- BRANO PROPOSTO -
※

“Ossigeno” di Attilio Alessandro Ortolano, Augh! edizioni. A cura di Alessia Bertini




Tra gli scenari distopici, quelli in cui il potere militare si impone come forza dominante e organizzativa sono quelle che più spaventano.
Forse perché così plausibili e persistenti nella nostra mente, con il loro sapore metallico di guerre già combattute e vinte solo in apparenza.
Soldati degli anni di piombo, soldati collocati in una ipotetica Napoli del 2061, quale che sia l’ambientazione scelta, l’intrico di pensieri, di tormenti e le battaglie interiori travalicano confini geografici e temporali per annidarsi nella mente dell’essere umano in quanto tale.


“Tutti abbiamo una tragica e sorprendente necessità: scoprire perché siamo vivi. Per qualcuno esiste già una risposta, e la brutta notizia è che saperlo non è una risposta.”



Ortolano tratteggia, quasi a sfumare con un carboncino, i tratti di una società post apocalittica; vi colloca le forze militari del comandante Lanza, in una partita di Risiko dall’obiettivo “Pace per l’intera Europa”.
Ma come sempre la parola Pace pronunciata ai vertici è il cuscino che nasconde lo sparo, il miele che addolcisce il veleno: i progetti “Nuova Vita” e “Genesi”prendono forma con la creazione di una città sotterranea chiamata O2,dove importare cittadini fiduciosi e in cerca di sicurezza.
Qui l’ossigeno, simbolo di vita, abbonda, inebria e quasi stordisce. Perché ciò che dà vita, ad alte dosi porta anche alla morte.

Joshua e i suoi compagni formano un’unità deputata al disinnesco di bombe nucleari miniaturizzate: incarnano con la loro natura ambivalente di soldati difensori armati, quell’addestramento che ognuno deve portare avanti nella ricerca di sé, in quell’arco temporale così limitato e caduco che è la vita.

※

- VOCI ESTRATTE -

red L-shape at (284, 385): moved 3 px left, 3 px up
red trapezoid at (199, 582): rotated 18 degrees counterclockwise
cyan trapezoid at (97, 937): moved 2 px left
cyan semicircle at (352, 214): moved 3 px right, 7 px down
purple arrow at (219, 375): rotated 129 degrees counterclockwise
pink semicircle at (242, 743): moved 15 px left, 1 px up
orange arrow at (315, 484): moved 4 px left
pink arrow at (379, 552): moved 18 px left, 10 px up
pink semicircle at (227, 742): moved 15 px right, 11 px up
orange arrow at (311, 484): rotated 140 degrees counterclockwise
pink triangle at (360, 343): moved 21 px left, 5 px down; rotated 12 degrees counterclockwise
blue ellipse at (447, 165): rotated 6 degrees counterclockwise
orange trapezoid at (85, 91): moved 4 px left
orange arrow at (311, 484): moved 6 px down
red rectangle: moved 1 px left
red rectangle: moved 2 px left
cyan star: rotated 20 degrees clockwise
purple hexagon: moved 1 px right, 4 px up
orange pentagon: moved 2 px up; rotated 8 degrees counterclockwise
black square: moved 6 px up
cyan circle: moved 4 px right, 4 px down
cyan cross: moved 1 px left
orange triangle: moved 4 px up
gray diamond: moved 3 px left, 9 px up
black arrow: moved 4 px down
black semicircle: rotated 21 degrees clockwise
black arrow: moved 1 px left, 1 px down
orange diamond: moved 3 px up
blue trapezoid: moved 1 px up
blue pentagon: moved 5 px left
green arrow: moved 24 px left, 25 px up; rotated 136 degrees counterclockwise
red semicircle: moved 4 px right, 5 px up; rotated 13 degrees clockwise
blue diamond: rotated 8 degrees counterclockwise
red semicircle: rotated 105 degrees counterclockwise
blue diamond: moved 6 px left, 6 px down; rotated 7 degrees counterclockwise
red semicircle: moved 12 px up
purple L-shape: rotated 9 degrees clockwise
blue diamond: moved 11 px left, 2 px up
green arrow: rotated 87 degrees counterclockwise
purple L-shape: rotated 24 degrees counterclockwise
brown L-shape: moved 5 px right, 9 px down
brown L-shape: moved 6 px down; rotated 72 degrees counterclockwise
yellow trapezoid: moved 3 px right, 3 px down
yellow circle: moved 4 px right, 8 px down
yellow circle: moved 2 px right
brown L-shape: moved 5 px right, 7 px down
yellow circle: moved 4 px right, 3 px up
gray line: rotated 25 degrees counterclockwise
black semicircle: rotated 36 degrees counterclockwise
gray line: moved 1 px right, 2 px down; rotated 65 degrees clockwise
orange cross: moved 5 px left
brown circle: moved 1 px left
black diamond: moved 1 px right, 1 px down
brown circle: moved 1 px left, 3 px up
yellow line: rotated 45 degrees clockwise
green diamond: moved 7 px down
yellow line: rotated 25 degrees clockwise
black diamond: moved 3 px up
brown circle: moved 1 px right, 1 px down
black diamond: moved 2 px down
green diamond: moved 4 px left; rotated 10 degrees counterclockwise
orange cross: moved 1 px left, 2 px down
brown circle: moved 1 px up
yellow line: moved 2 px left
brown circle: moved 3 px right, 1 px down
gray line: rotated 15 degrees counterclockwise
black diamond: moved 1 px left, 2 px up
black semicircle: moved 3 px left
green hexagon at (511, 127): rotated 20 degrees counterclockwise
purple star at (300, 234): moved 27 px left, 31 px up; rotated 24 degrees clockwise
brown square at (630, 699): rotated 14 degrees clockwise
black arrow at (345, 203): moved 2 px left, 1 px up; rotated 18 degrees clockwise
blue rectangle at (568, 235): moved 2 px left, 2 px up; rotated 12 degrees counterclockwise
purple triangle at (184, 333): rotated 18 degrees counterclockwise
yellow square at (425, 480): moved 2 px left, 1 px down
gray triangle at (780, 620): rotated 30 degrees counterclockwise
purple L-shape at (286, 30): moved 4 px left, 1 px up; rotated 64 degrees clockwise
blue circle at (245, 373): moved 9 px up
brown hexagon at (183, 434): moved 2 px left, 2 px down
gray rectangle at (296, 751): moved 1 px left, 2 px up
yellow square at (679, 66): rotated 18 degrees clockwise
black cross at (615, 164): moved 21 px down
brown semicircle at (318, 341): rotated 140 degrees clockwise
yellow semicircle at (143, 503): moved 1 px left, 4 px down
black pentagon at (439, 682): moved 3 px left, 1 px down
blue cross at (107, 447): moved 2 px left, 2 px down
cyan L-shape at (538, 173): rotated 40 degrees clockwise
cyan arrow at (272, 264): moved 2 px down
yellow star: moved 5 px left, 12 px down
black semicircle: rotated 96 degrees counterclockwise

※

- CONSEGNE DELL'ESERCIZIO -
#1 Nella recensione di “Ossigeno”, qual è il nome della città sotterranea creata con i progetti “Nuova Vita” e “Genesi”?
#2 Prosegui la recensione di “Ossigeno” dal punto in cui si ferma.
Le voci provengono da una fonte diversa dal brano.

- RISPOSTE ALL'ESERCIZIO -
#1 La città sotterranea si chiama O2.

#2
Sono loro a guidare la vicenda, con le loro storie, i loro pensieri, le parole annotate su un taccuino e rilette per cercare nutrimento per l’anima.


“Ogni giorno che passava, i soldati lasciavano chi erano il giorno precedente e questa morte anonima li avvicinava alla vita”


In una società oppressiva, che priva i soggetti di ogni sicurezza, le motivazioni di ogni azione o pensiero si fanno rarefatte e ambigue; il tormento, la ricerca dell’umanità perduta, i ricordi, la speranza, tutto si mescola in un brainstorming di emozioni condensate su carta.
E come ogni flusso di coscienza, non vi si trova un’interpretazione, una morale, un bianco e un nero, un centro e un margine.
Troverete nelle parole il punto di forza di questo libro, nella loro funzione primordiale di strumento di creazione aperto, illogico, poetico.
Consiglio questo testo a chi non cerca Chi, Cosa, Quando, Dove, Perché, ma a chi ha voglia di leggere un libro a testa in giù, o con la testa inclinata, oppure da destra a sinistra, chi cerca insomma di trovare la prospettiva giusta con cui guardare le cose in modo che assumano per lui il senso necessario in quel momento.


“Nessuno si salva da solo, ma da solo inizia. Quando la debolezza ci paralizza il caos in noi si velocizza e prende il controllo.”